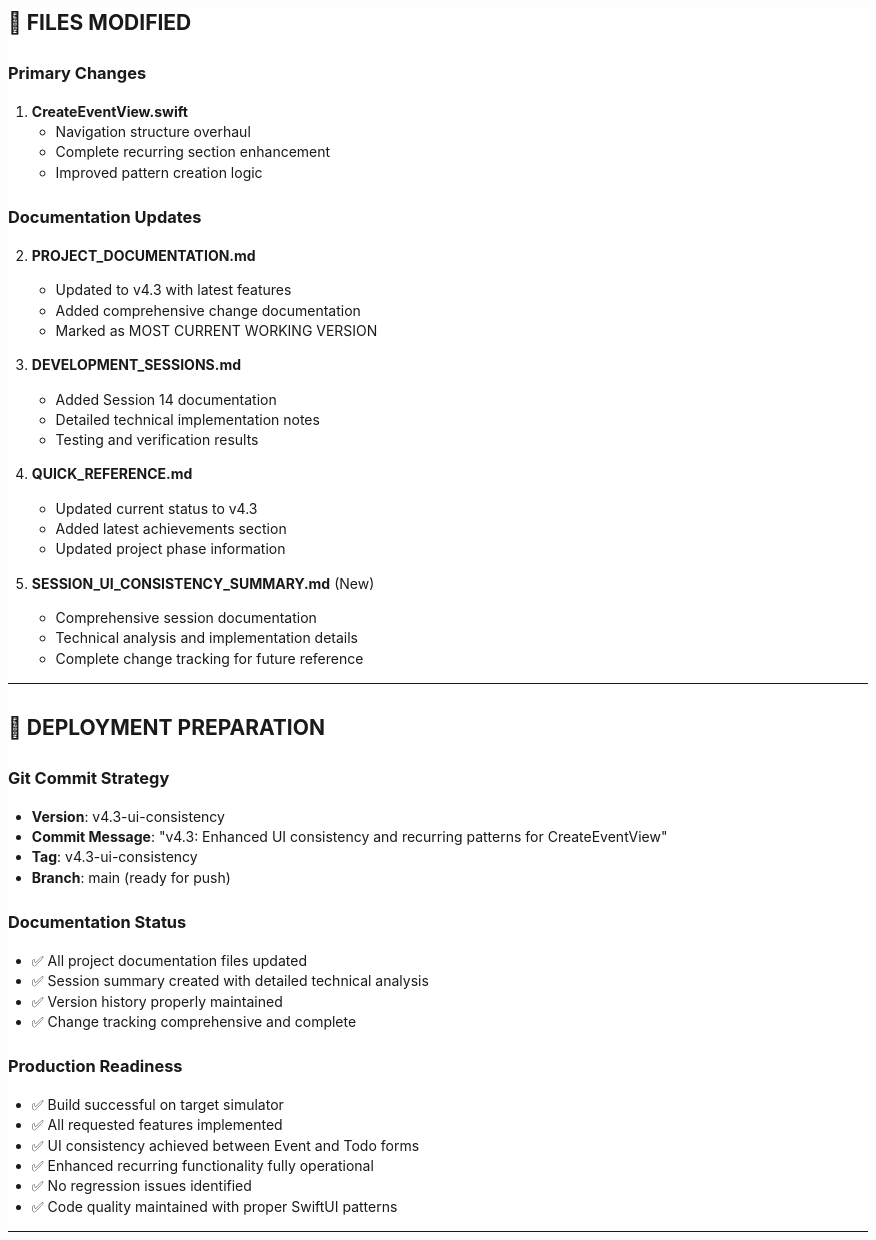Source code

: 
## 📁 **FILES MODIFIED**

### **Primary Changes**
1. **CreateEventView.swift**
   - Navigation structure overhaul
   - Complete recurring section enhancement
   - Improved pattern creation logic

### **Documentation Updates**
2. **PROJECT_DOCUMENTATION.md**
   - Updated to v4.3 with latest features
   - Added comprehensive change documentation
   - Marked as MOST CURRENT WORKING VERSION

3. **DEVELOPMENT_SESSIONS.md**
   - Added Session 14 documentation
   - Detailed technical implementation notes
   - Testing and verification results

4. **QUICK_REFERENCE.md**
   - Updated current status to v4.3
   - Added latest achievements section
   - Updated project phase information

5. **SESSION_UI_CONSISTENCY_SUMMARY.md** (New)
   - Comprehensive session documentation
   - Technical analysis and implementation details
   - Complete change tracking for future reference

---

## 🚀 **DEPLOYMENT PREPARATION**

### **Git Commit Strategy**
- **Version**: v4.3-ui-consistency
- **Commit Message**: "v4.3: Enhanced UI consistency and recurring patterns for CreateEventView"
- **Tag**: v4.3-ui-consistency
- **Branch**: main (ready for push)

### **Documentation Status**
- ✅ All project documentation files updated
- ✅ Session summary created with detailed technical analysis
- ✅ Version history properly maintained
- ✅ Change tracking comprehensive and complete

### **Production Readiness**
- ✅ Build successful on target simulator
- ✅ All requested features implemented
- ✅ UI consistency achieved between Event and Todo forms
- ✅ Enhanced recurring functionality fully operational
- ✅ No regression issues identified
- ✅ Code quality maintained with proper SwiftUI patterns

---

-*-

§ Activity:
Repeat the entries above verbatim, but only from the line that has "- Navigation structure overhaul" down to the line that has "- Detailed technical implementation notes", inclusive.

§ Task response:
   - Navigation structure overhaul
   - Complete recurring section enhancement
   - Improved pattern creation logic

### **Documentation Updates**
2. **PROJECT_DOCUMENTATION.md**
   - Updated to v4.3 with latest features
   - Added comprehensive change documentation
   - Marked as MOST CURRENT WORKING VERSION

3. **DEVELOPMENT_SESSIONS.md**
   - Added Session 14 documentation
   - Detailed technical implementation notes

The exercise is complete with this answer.